RECORD EXCERPTS:
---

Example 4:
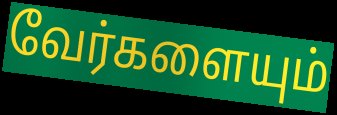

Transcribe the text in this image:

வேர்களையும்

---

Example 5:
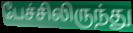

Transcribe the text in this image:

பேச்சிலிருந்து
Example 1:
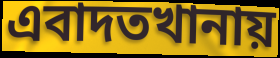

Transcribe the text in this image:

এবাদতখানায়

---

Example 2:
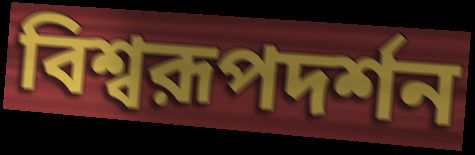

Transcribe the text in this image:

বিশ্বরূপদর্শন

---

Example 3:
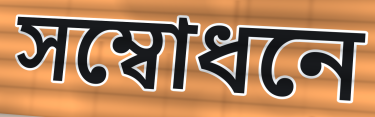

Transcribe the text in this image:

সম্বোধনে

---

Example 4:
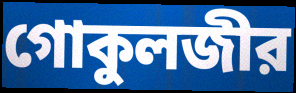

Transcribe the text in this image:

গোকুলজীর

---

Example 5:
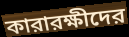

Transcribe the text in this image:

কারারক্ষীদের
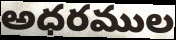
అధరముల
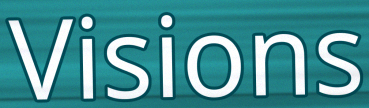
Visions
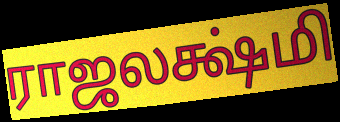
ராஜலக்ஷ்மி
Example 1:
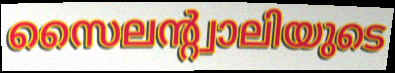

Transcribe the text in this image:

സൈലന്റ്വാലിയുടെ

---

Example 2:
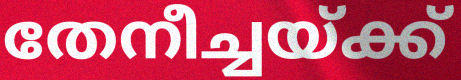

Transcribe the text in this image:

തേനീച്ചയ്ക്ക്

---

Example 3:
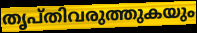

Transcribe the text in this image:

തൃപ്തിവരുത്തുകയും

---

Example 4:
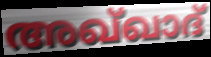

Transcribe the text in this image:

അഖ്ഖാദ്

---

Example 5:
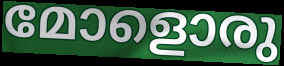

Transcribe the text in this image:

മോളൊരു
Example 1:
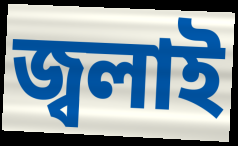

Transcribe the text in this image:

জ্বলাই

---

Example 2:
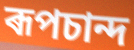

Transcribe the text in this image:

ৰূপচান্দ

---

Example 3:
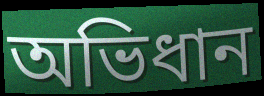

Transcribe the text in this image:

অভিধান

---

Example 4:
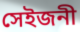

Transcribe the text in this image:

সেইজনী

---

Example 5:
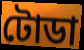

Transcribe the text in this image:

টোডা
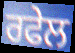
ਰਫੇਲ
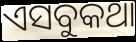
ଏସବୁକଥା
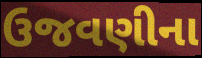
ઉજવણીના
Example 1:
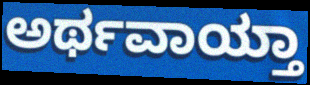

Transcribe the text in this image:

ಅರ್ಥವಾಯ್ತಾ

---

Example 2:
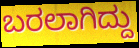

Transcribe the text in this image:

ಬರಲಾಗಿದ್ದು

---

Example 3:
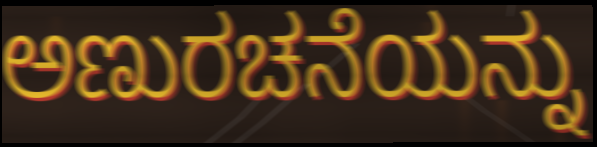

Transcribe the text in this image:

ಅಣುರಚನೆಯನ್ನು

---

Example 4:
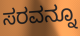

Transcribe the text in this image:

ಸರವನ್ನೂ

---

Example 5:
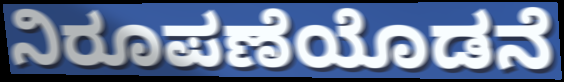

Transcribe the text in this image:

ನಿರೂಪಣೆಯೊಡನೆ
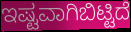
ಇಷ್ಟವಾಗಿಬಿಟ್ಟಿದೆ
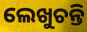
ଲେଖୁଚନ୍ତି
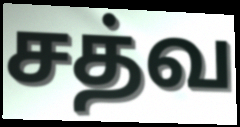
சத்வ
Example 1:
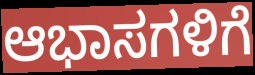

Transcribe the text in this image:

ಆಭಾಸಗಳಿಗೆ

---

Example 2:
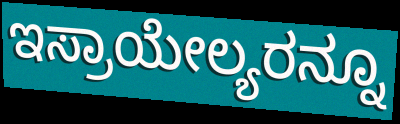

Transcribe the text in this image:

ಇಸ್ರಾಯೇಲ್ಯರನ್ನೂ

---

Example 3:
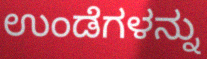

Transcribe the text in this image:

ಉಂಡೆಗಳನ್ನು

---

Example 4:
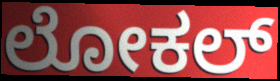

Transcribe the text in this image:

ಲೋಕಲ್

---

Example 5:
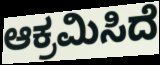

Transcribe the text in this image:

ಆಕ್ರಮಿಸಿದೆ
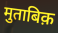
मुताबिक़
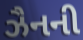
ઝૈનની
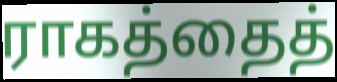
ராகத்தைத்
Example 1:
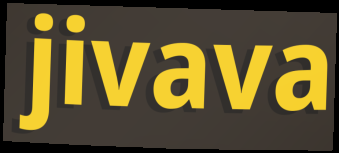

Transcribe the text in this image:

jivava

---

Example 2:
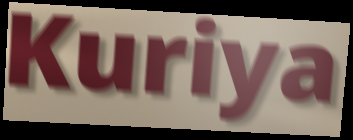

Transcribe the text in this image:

WORK INSTRUCTION:
Repeat every line of the data exactly, but do not include pictures.

COMPLETED TASK:
---

Example 4:

Transcribe the text in this image:

வேர்களையும்

---

Example 5:

Transcribe the text in this image:

பேச்சிலிருந்து
Example 1:

Transcribe the text in this image:

এবাদতখানায়

---

Example 2:

Transcribe the text in this image:

বিশ্বরূপদর্শন

---

Example 3:

Transcribe the text in this image:

সম্বোধনে

---

Example 4:

Transcribe the text in this image:

গোকুলজীর

---

Example 5:

Transcribe the text in this image:

কারারক্ষীদের
అధరముల
Visions
ராஜலக்ஷ்மி
Example 1:

Transcribe the text in this image:

സൈലന്റ്വാലിയുടെ

---

Example 2:

Transcribe the text in this image:

തേനീച്ചയ്ക്ക്

---

Example 3:

Transcribe the text in this image:

തൃപ്തിവരുത്തുകയും

---

Example 4:

Transcribe the text in this image:

അഖ്ഖാദ്

---

Example 5:

Transcribe the text in this image:

മോളൊരു
Example 1:

Transcribe the text in this image:

জ্বলাই

---

Example 2:

Transcribe the text in this image:

ৰূপচান্দ

---

Example 3:

Transcribe the text in this image:

অভিধান

---

Example 4:

Transcribe the text in this image:

সেইজনী

---

Example 5:

Transcribe the text in this image:

টোডা
ਰਫੇਲ
ଏସବୁକଥା
ઉજવણીના
Example 1:

Transcribe the text in this image:

ಅರ್ಥವಾಯ್ತಾ

---

Example 2:

Transcribe the text in this image:

ಬರಲಾಗಿದ್ದು

---

Example 3:

Transcribe the text in this image:

ಅಣುರಚನೆಯನ್ನು

---

Example 4:

Transcribe the text in this image:

ಸರವನ್ನೂ

---

Example 5:

Transcribe the text in this image:

ನಿರೂಪಣೆಯೊಡನೆ
ಇಷ್ಟವಾಗಿಬಿಟ್ಟಿದೆ
ଲେଖୁଚନ୍ତି
சத்வ
Example 1:

Transcribe the text in this image:

ಆಭಾಸಗಳಿಗೆ

---

Example 2:

Transcribe the text in this image:

ಇಸ್ರಾಯೇಲ್ಯರನ್ನೂ

---

Example 3:

Transcribe the text in this image:

ಉಂಡೆಗಳನ್ನು

---

Example 4:

Transcribe the text in this image:

ಲೋಕಲ್

---

Example 5:

Transcribe the text in this image:

ಆಕ್ರಮಿಸಿದೆ
मुताबिक़
ઝૈનની
ராகத்தைத்
Example 1:

Transcribe the text in this image:

jivava

---

Example 2:

Transcribe the text in this image:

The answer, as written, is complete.